In spite of an onslaught of negative attention last summer, plans for a luxury condo building at 40 Riverside Boulevard—and its so-called "poor door," a separate entrance for tenants in affordable units—have been approved by the city, the New York Post reports.
Per the plans, the building will reportedly have 219 market-rate condos with waterfront views and 55 affordable units in a part of the building that faces the street. Supposedly this type of arrangement is win-win, as it provides much-needed affordable housing units and allows developers, in this case Extell Development, to put up larger buildings (and qualify for tax breaks). For obvious reasons, though, the idea of an income-segregated building doesn't sit well with too many New Yorkers. As 40 Riverside takes shape, some things to keep in mind about the great divide between market-rate and affordable residents in upscale new developments:
- Extell didn't invent the "poor door." As The Real Deal reported when this was first in the news, it's not particularly common, but other high-profile developments have employed similar tactics. One notable example is Williamsburg's 1 Northside Piers, where the building's 134 affordable units have a separate entrance from the rest of the building.
- In buildings where residents share the entryway, the difference between affordable and market-rate tenants is not transparent. "With my extra savings from cheap rent, I am able to travel the world and buy nice things," one affordable tenant wrote in a 2012 article on Brick. She lived in a so-called 80/20 building in Battery Park City, where 20 percent of the units are set aside for tenants who meet certain income restrictions (in her case, less than half the area's median income of $108,000). "You probably wouldn’t pick me as a 20," she wrote. "I have, in fact, a little game I play called 80/20 profiling, trying to pick out the other 20s in the building. I assume the ones doing their own laundry (like me) are 20s and the ones getting laundry delivery from the local (expensive) dry cleaners are 80s."
- The real battle might be over amenities. Rent-stabilized tenants have increasingly aired their frustrations at being excluded from building amenities, and while developers aren't required to grant rent-stabilized tenants access to fancy new perks, we've previously noted that this kind of division could potentially dissolve via new legislation, intervention of market-rate residents, or good, old-fashioned peer pressure from so much bad press.

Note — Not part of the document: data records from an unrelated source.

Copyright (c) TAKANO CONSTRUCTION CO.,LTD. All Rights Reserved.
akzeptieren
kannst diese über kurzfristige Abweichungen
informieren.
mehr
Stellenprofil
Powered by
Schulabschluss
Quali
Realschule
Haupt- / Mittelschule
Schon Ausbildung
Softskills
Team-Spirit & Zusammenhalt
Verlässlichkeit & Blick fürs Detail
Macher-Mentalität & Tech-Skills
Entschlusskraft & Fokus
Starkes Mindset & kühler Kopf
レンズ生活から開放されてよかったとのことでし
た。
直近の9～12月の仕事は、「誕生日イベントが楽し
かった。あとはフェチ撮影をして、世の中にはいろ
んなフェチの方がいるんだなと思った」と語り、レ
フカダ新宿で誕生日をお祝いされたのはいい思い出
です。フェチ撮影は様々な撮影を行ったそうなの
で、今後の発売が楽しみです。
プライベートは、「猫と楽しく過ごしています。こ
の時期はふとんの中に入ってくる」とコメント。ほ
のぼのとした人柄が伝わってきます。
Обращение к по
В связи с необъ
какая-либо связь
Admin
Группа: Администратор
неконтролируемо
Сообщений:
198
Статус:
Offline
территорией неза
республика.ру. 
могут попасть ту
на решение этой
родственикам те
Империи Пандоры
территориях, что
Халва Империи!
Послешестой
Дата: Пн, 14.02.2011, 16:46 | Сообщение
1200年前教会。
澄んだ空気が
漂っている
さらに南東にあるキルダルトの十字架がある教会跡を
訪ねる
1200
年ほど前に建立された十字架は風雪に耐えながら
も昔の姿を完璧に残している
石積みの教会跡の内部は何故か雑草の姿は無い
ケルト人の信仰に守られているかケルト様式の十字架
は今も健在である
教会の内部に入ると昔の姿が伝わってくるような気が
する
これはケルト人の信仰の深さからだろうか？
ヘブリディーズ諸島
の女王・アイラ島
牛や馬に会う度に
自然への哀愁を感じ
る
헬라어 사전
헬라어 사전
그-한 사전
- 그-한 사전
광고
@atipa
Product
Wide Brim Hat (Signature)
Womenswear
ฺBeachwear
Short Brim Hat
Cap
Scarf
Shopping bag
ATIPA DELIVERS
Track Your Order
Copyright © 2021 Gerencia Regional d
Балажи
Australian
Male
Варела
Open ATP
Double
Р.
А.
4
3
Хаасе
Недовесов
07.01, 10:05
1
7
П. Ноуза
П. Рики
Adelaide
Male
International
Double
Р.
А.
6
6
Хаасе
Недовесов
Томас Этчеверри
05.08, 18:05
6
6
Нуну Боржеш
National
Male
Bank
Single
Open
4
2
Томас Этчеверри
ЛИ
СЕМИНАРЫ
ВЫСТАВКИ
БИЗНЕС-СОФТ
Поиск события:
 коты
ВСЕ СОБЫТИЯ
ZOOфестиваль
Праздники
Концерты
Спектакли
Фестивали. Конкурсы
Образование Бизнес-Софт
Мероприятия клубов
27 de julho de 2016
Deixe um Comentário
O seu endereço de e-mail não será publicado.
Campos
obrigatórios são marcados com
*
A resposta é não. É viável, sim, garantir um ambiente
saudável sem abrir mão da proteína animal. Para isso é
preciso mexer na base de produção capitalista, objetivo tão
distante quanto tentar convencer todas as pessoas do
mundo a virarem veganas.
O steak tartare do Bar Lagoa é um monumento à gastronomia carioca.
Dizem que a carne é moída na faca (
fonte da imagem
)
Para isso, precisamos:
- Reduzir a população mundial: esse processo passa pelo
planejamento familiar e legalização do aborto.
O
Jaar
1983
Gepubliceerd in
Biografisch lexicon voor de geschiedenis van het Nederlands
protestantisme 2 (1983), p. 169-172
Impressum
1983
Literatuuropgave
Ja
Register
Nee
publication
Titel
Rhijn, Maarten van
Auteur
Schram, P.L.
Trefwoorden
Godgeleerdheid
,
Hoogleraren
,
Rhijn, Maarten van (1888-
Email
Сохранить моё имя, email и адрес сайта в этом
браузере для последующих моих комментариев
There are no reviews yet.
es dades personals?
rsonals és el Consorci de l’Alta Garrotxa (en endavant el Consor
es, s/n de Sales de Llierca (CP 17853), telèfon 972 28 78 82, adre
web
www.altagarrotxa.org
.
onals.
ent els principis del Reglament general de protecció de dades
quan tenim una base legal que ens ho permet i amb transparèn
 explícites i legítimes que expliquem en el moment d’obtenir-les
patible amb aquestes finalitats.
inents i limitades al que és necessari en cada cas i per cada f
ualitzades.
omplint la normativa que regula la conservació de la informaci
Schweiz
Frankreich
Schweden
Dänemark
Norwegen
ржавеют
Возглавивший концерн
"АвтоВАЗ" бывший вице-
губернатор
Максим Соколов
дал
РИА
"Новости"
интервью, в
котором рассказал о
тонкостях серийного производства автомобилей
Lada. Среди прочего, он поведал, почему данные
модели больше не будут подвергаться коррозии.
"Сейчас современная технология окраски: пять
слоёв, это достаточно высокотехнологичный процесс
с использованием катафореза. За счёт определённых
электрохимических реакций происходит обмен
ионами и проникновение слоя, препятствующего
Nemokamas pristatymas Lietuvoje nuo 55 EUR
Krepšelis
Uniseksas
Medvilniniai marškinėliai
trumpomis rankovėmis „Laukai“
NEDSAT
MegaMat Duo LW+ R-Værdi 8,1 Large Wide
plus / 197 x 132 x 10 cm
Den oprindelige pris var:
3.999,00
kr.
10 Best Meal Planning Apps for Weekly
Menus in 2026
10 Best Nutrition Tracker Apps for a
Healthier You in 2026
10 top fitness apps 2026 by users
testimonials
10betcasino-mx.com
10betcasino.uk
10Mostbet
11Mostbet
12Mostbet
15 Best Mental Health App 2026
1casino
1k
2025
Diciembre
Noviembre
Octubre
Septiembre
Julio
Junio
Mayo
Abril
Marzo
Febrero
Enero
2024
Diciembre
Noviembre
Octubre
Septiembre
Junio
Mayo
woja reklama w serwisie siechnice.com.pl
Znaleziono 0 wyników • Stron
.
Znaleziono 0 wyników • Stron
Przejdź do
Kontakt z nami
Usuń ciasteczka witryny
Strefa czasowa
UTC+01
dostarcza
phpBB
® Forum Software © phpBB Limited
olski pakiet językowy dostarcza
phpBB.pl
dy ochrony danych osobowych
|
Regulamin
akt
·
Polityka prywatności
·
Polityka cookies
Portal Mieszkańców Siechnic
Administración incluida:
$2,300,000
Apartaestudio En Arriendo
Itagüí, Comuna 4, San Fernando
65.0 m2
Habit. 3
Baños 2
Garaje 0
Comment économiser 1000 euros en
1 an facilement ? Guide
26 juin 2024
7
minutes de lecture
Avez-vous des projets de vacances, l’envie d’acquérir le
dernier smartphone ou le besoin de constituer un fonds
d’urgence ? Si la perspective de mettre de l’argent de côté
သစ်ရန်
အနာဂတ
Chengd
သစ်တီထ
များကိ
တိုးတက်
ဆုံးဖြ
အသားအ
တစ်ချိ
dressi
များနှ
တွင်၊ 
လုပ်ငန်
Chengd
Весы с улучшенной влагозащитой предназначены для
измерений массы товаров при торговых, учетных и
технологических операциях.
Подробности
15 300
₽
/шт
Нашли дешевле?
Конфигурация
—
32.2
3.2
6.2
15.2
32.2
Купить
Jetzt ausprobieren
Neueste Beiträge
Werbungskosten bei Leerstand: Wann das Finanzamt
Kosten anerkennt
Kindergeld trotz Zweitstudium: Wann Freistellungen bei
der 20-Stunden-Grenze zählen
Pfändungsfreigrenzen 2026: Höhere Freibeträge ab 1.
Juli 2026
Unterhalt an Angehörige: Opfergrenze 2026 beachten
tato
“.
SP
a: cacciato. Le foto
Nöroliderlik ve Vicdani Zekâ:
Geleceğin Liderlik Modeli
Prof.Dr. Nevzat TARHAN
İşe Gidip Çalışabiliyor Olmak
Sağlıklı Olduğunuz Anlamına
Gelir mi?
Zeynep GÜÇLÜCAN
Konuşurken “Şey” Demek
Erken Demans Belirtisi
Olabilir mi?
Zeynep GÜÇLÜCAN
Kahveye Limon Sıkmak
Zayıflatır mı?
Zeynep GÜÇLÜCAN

- Poor doors might become even less common. According to the Post's write-up, Manhattan Borough President Gale Brewer "vowed to reject future developments with separate entrances," and back when 40 Riverside was first in the news, then-City Council Speaker Christine Quinn said, “We need to change state law so that developers [eligible for the exemption] provide common entrances and facilities for residents of the building.”